Start of Block

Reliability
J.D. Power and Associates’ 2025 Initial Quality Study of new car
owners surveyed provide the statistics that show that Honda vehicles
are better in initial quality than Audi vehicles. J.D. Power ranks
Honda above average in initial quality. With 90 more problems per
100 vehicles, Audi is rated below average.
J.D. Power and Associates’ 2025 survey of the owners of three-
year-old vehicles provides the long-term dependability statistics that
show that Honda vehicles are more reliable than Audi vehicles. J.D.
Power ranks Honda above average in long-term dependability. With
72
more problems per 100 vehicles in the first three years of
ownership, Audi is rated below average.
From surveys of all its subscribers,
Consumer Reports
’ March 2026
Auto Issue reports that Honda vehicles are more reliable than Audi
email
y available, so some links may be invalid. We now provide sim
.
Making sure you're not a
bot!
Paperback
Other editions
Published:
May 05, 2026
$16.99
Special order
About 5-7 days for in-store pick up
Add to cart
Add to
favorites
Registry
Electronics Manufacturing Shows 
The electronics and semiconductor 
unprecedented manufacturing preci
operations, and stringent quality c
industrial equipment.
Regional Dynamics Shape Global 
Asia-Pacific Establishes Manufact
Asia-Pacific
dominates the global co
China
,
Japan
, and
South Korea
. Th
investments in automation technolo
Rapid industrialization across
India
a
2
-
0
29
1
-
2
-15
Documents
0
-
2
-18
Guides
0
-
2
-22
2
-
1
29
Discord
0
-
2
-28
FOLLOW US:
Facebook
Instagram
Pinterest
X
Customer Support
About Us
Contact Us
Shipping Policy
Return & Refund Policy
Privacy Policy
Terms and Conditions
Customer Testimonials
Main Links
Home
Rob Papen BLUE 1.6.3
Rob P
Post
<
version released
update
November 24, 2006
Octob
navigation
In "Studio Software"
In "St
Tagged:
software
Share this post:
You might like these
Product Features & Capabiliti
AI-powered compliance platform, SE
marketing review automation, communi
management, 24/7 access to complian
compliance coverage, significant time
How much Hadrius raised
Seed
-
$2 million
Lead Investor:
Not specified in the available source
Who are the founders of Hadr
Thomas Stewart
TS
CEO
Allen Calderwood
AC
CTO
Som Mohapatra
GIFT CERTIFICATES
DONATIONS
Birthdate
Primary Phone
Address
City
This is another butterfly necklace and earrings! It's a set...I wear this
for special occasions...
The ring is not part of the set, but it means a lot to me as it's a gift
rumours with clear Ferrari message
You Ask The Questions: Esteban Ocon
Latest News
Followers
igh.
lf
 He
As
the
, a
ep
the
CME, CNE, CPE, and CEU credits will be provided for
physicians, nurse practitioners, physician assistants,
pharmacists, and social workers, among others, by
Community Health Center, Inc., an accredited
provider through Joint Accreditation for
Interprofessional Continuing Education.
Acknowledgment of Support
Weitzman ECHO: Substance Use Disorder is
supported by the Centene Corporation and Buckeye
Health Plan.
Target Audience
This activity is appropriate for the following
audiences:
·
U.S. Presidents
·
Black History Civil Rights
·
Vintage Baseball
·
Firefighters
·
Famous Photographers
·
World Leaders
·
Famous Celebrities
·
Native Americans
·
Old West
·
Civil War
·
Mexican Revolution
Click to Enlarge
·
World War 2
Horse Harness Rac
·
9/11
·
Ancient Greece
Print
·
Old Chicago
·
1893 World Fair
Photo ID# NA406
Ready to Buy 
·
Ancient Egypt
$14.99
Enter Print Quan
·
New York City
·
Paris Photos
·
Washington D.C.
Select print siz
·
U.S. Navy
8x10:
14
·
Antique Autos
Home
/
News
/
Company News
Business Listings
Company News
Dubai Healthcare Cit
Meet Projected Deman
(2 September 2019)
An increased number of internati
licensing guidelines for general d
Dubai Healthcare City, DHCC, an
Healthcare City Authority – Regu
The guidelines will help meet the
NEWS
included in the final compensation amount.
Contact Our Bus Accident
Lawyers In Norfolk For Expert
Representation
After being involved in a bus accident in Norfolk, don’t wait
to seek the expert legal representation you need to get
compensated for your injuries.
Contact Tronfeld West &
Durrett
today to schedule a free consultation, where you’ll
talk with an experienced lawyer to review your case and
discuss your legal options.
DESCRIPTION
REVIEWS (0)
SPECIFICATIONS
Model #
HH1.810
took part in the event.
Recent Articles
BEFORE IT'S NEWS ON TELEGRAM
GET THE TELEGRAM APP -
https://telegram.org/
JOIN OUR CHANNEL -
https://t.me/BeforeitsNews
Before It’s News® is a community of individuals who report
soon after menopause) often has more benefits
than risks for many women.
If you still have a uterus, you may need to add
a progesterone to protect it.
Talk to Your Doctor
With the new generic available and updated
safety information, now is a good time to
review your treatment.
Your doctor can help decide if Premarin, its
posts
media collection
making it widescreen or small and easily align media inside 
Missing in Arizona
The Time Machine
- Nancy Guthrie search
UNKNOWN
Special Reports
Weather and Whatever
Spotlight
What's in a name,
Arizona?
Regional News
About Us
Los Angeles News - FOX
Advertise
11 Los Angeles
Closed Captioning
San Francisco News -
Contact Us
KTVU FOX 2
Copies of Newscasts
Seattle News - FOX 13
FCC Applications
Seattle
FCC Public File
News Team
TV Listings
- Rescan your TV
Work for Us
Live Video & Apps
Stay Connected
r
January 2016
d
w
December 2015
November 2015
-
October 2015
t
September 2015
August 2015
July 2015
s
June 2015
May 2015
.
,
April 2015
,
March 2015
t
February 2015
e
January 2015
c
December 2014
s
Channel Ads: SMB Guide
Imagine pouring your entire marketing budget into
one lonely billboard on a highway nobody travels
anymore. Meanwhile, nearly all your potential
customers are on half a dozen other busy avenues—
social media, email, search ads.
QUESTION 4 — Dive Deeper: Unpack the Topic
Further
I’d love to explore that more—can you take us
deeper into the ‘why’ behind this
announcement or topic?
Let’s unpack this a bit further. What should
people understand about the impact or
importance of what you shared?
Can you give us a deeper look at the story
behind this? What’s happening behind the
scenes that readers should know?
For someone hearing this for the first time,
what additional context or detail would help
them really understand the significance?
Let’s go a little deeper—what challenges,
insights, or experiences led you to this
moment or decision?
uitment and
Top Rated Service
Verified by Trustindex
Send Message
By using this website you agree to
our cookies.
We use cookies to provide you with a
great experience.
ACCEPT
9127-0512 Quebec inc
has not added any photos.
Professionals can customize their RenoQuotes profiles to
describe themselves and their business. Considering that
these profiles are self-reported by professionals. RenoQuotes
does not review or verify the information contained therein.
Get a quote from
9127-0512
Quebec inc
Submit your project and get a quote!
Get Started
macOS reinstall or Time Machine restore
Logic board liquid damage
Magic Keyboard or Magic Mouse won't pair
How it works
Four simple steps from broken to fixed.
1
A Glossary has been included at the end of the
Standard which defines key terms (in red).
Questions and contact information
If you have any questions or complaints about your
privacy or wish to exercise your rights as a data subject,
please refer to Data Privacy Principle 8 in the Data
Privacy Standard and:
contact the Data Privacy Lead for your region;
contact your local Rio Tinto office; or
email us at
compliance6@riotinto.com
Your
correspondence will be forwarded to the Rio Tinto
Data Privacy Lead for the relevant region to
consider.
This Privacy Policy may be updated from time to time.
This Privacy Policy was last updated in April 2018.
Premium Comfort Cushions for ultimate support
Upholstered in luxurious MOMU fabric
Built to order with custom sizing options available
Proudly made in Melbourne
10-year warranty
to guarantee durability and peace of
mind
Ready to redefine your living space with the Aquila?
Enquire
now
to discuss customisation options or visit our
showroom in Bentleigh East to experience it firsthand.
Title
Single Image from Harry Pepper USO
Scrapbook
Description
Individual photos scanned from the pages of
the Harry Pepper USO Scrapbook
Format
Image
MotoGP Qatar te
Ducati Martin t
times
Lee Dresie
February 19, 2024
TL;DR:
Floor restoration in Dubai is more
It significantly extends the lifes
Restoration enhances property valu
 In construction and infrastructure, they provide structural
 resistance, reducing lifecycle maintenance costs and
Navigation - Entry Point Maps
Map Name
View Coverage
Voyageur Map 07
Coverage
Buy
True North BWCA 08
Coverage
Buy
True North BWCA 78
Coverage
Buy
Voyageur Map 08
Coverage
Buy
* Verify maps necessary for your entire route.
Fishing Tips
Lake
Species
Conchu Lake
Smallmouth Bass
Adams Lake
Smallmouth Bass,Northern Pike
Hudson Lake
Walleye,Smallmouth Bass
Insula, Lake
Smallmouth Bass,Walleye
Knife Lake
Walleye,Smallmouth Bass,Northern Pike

End of Block

JOB ITEM
Identify each line in the listing above that contains the string "Civil", matching case exactly, and copy those lines.

ANSWER SECTION
Black History Civil Rights
Civil War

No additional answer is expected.